Fidel
Castro acaba de cumplir 87 años, una
edad a la que, por confesión propia, él no esperaba haber llegado
cuando se enfermó gravemente en 2006 y tuvo que abandonar el
ejercicio del poder (no el poder mismo, que un autarca sólo abandona
con la muerte, sino los deberes cotidianos que éste impone). Lo
cierto es que sigue vivo, en contra de sus expectativas y las de casi
todo el mundo, intentando animar desde la sombra, como una especie de
fuelle subterráneo, ese “orden” que él mismo inaugurara hace
más de medio siglo y que ha ido decrepitando al igual que su propio
líder. Raúl Castro, como factótum de su hermano, ejerce la tiranía
por delegación. Por muy real que sea su mandato y por muy en serio
que quieran tomarlo, sobre él se cierne la sombra del otro y así
será mientras ese otro viva.
Como
el fin del castrismo es previsible cuando estos viejos falten –aunque
eso tome otro decenio, no nos impacientemos–, los temas de
apertura, cambios, reformas, sucesión, regreso a la democracia, etc.
(que nunca han faltado en el discurso del exilio y que desde hace
años son de una obsesiva recurrencia, naturalmente, entre los
líderes y portavoces de la oposición interna) han cobrado de nuevo
pertinencia. Para algunos, ya estamos viviendo la transición y casi
todos coinciden en la necesidad de articular una estrategia que no
deje enteramente las iniciativas en las manos de los herederos del
régimen.
Hasta
ese punto parecen llegar las coincidencias. En qué consisten esas
iniciativas y en la manera de enunciarlas y ponerlas en práctica hay
mucho menos consenso, con todo un abanico de posiciones que van desde
la tradicional remoción del régimen, sin compromisos, hasta el
abierto colaboracionismo. Unos tienen tanta fe –en la Providencia o
en la decisiva acción de fuerzas externas– que creen que basta con
esperar, de la misma manera que algunos judíos aún creen en la
llegada del Mesías, para que el totalitarismo desaparezca y tengamos
en su lugar una democracia honrada, próspera y eficiente. Los que se
encuentran en el otro extremo tienen tan poca fe que postulan una
sumisa connivencia bajo el pomposo nombre de “oposición leal”

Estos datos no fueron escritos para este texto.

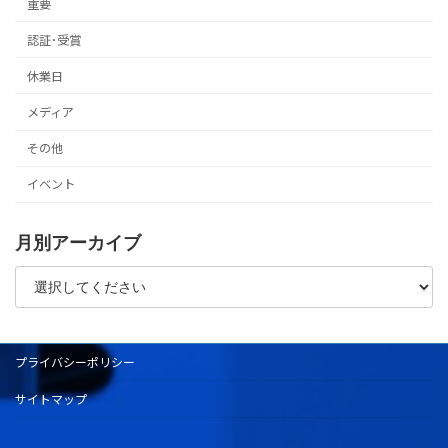
重要
認証･受賞
休業日
メディア
その他
イベント
月別アーカイブ
プライバシーポリシー
サイトマップ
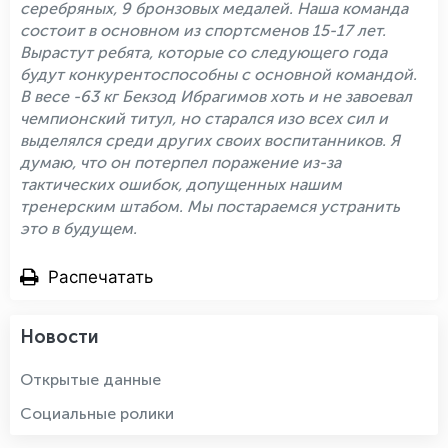
серебряных, 9 бронзовых медалей. Наша команда
состоит в основном из спортсменов 15-17 лет.
Вырастут ребята, которые со следующего года
будут конкурентоспособны с основной командой.
В весе -63 кг Бекзод Ибрагимов хоть и не завоевал
чемпионский титул, но старался изо всех сил и
выделялся среди других своих воспитанников. Я
думаю, что он потерпел поражение из-за
тактических ошибок, допущенных нашим
тренерским штабом. Мы постараемся устранить
это в будущем.
Распечатать
Новости
Открытые данные
Социальные ролики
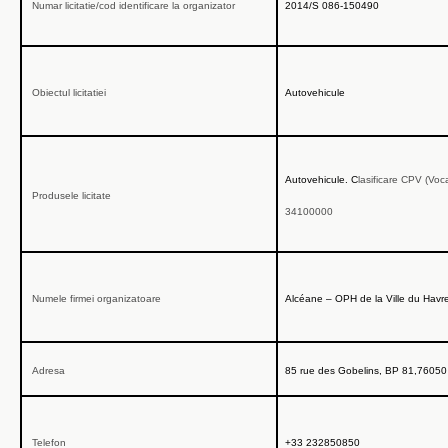
Numar licitatie/cod identificare la organizator
2014/S 086-150490
Obiectul licitatiei
Autovehicule
Autovehicule
. C
lasificare CPV
(Voca
Produsele licitate
34100000
Numele firmei organizatoare
Alcéane – OPH de la Ville du Havr
Adresa
85 rue des Gobelins, BP 81,76050
Telefon
+33 232850850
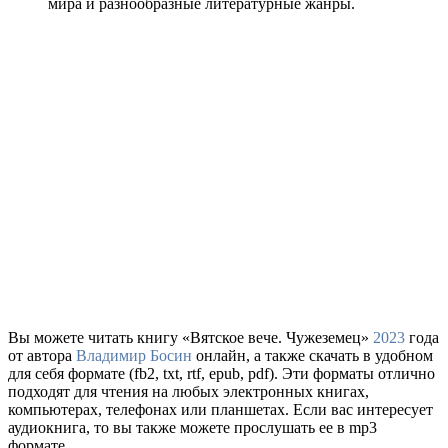
мира и разнообразные литературные жанры.
Вы можете читать книгу «Вятское вече. Чужеземец»
2023
года
от автора
Владимир Босин
онлайн, а также скачать в удобном
для себя формате (fb2, txt, rtf, epub, pdf). Эти форматы отлично
подходят для чтения на любых электронных книгах,
компьютерах, телефонах или планшетах. Если вас интересует
аудиокнига, то вы также можете прослушать ее в mp3
формате.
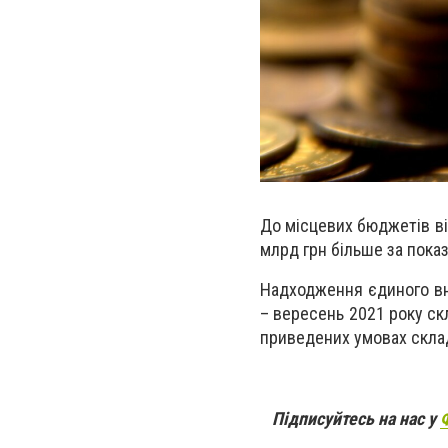
До місцевих бюджетів ві
млрд грн більше за пока
Надходження єдиного вн
– вересень 2021 року ск
приведених умовах склад
Підписуйтесь на нас у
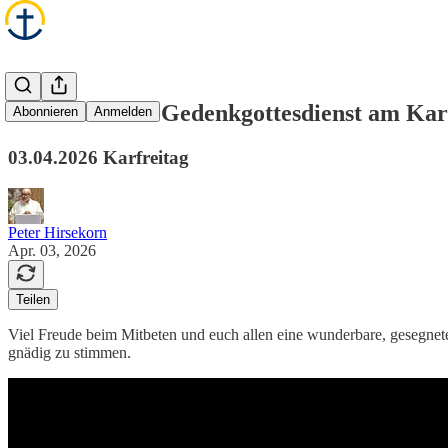
Das war unser Gedenkgottesdienst am Kar
Abonnieren
Anmelden
03.04.2026 Karfreitag
Peter Hirsekorn
Apr. 03, 2026
Teilen
Viel Freude beim Mitbeten und euch allen eine wunderbare, gesegnete
gnädig zu stimmen.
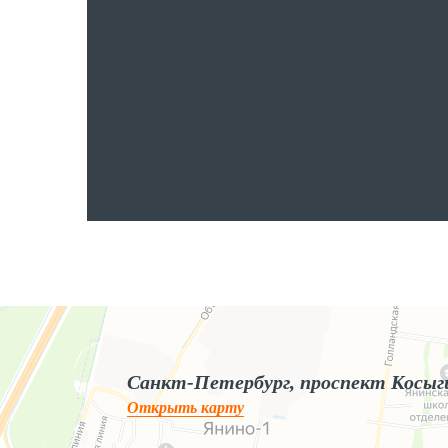
Яндекс.Карты
Яндекс.Карты — поиск мест и адресов, городской транспорт
Санкт-Петербург, проспект Косыг
Открыть карту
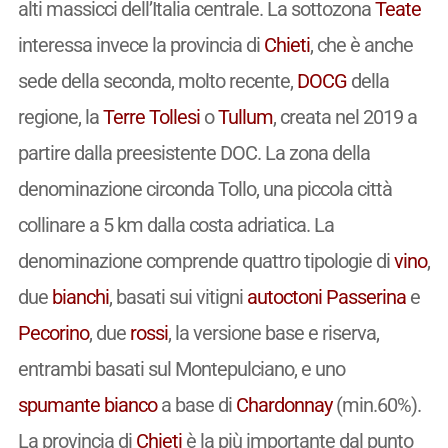
alti massicci dell’Italia centrale. La sottozona
Teate
interessa invece la provincia di
Chieti
, che è anche
sede della seconda, molto recente,
DOCG
della
regione, la
Terre Tollesi
o
Tullum
, creata nel 2019 a
partire dalla preesistente DOC. La zona della
denominazione circonda Tollo, una piccola città
collinare a 5 km dalla costa adriatica. La
denominazione comprende quattro tipologie di
vino
,
due
bianchi
, basati sui vitigni
autoctoni
Passerina
e
Pecorino
, due
rossi
, la versione base e riserva,
entrambi basati sul Montepulciano, e uno
spumante
bianco
a base di
Chardonnay
(min.60%).
La provincia di
Chieti
è la più importante dal punto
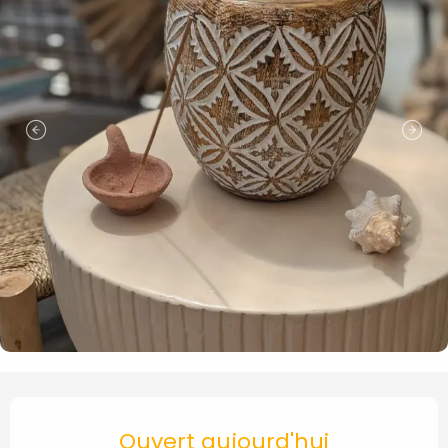
Ouverture et coordonnées
Ouvert aujourd'hui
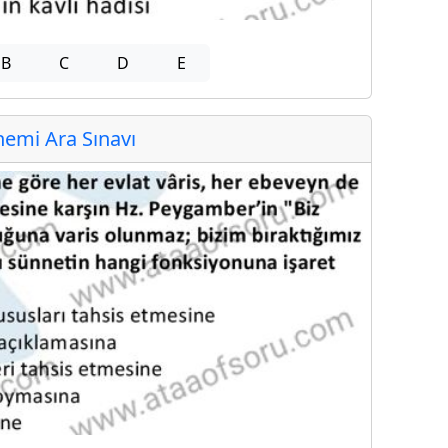
B
C
D
E
emi Ara Sınavı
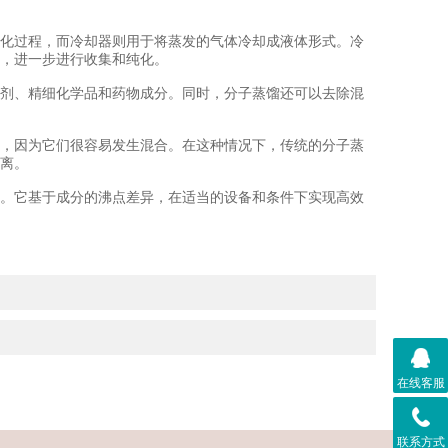
化过程，而冷却器则用于将蒸发的气体冷却成液体形式。冷
，进一步进行收集和纯化。
剂、精细化学品和药物成分。同时，分子蒸馏还可以去除混
，因为它们很容易发生混合。在这种情况下，传统的分子蒸
离。
。它基于成分的沸点差异，在适当的设备和条件下实现高效
在线客服
联系方式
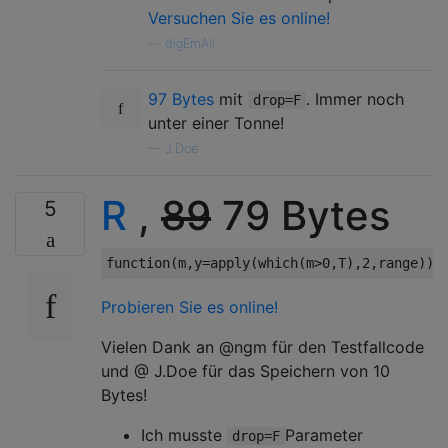
Versuchen Sie es online!
—
digEmAll
97 Bytes
mit
. Immer noch
drop=F
unter einer Tonne!
—
J.Doe
R
,
89
79 Bytes
5
function
(
m
,
y
=
apply
(
which
(
m
>
0
,
T
),
2
,
range
)){
Probieren Sie es online!
Vielen Dank an @ngm für den Testfallcode
und @ J.Doe für das Speichern von 10
Bytes!
Ich musste
Parameter
drop=F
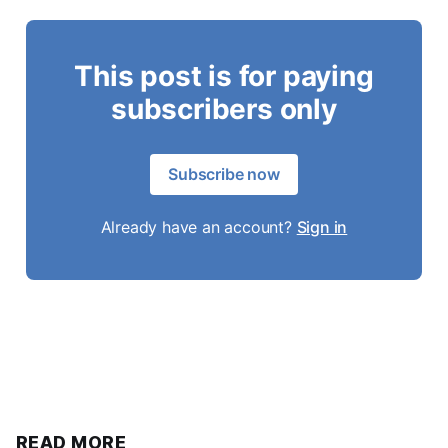
This post is for paying
subscribers only
Subscribe now
Already have an account?
Sign in
READ MORE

(confundiendo la barraca castrista con el Parlamento británico) para
tener alguna oportunidad de influir, aunque sea débilmente, en los
cambios. Entre estos últimos no faltan los que afirman que alguna
forma de socialismo es factible y hasta deseable y de que Cuba, en
lugar de regresar al capitalismo (lo cual sería anatema) podría
salir del pantano sin renunciar a algunas “conquistas” de la
revolución y conservar, de esta manera, una suerte de
excepcionalidad política.
No
veo yo por qué si el modelo natural de transición para los cubanos
es el que tuvo lugar –con todas las diferencias que quieran
apuntarse– en Europa del este hace casi un cuarto de siglo,
tengamos que esperar vías muy distintas o aspirar a ellas. El único
ingrediente que nos diferencia de los países del Pacto de Varsovia
es el del caudillismo, que nos emparenta con la España de Franco,
pero éste terminará, casi seguramente, con la vida de estos
hermanos, sustituidos en su momento por cuadros del partido
comunista, civiles o militares, que tendrán que plantearse la tarea
de desmontar un sistema inviable. En casi todas partes, los
comunistas han sido los sepultureros del comunismo, no veo por qué
han de tener otro papel en Cuba.
Pese
a los empeños del castrismo de asociarse a ese engendro chavista que
es el llamado socialismo del siglo XXI, el fracasado experimento
cubano pertenece enteramente a la dinámica del siglo XX, mucho más
cercano a Corea del Norte que a Venezuela o a Bolivia, anquilosado en
el modelo clásico de los regímenes marxista-leninistas, no obstante
algunas aperturas o reformas que podemos tachar de superficiales sin
pecar por ello de fanáticos.
Es
pertinente, me parece a mí, que se articule un estado de opinión
–entre cubanos de dentro y fuera– que condene a la tiranía y le
cierre las puertas del porvenir, y esto pasa por negarle todo asomo
de legitimidad (de origen y de destino). La apuesta política debe
ser, en mi opinión, activa y radical, sin caer en la tentación de
la inercia que genera el escepticismo y la pereza ciudadana ni en el
facilismo de las soluciones a corto plazo que pasan por la lamentable
complicidad. Las grandes esperanzas están a mediano y a largo plazo,
no debemos permitir que nos las enturbien las pequeñas.